*MATERIAL SHOWN*.
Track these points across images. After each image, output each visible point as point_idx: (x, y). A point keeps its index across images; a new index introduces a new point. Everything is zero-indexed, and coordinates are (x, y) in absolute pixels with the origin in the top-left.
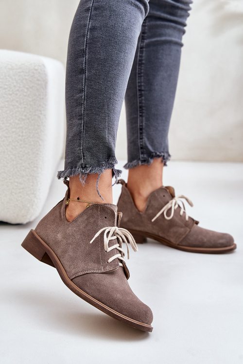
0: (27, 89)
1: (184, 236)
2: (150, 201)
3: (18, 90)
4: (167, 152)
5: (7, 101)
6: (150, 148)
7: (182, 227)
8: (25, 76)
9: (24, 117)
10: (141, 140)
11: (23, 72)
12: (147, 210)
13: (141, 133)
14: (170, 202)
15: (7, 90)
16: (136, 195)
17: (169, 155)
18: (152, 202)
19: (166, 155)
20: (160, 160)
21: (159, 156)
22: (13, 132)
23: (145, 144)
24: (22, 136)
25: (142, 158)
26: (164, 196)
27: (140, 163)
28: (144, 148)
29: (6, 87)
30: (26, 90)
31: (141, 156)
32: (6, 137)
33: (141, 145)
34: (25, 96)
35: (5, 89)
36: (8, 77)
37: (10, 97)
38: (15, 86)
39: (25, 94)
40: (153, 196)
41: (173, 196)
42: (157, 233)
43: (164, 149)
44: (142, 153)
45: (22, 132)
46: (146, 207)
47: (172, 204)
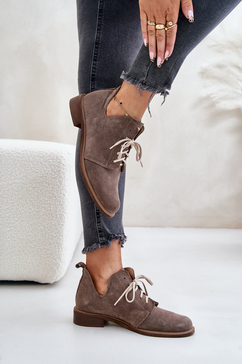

*WORK REQUIRED*.
Pictures excluded, copy exactly the lines running from the one with "9: (24, 117)" through the last line of the material.

*RESULT FOR THIS EXERCISE*.
9: (24, 117)
10: (141, 140)
11: (23, 72)
12: (147, 210)
13: (141, 133)
14: (170, 202)
15: (7, 90)
16: (136, 195)
17: (169, 155)
18: (152, 202)
19: (166, 155)
20: (160, 160)
21: (159, 156)
22: (13, 132)
23: (145, 144)
24: (22, 136)
25: (142, 158)
26: (164, 196)
27: (140, 163)
28: (144, 148)
29: (6, 87)
30: (26, 90)
31: (141, 156)
32: (6, 137)
33: (141, 145)
34: (25, 96)
35: (5, 89)
36: (8, 77)
37: (10, 97)
38: (15, 86)
39: (25, 94)
40: (153, 196)
41: (173, 196)
42: (157, 233)
43: (164, 149)
44: (142, 153)
45: (22, 132)
46: (146, 207)
47: (172, 204)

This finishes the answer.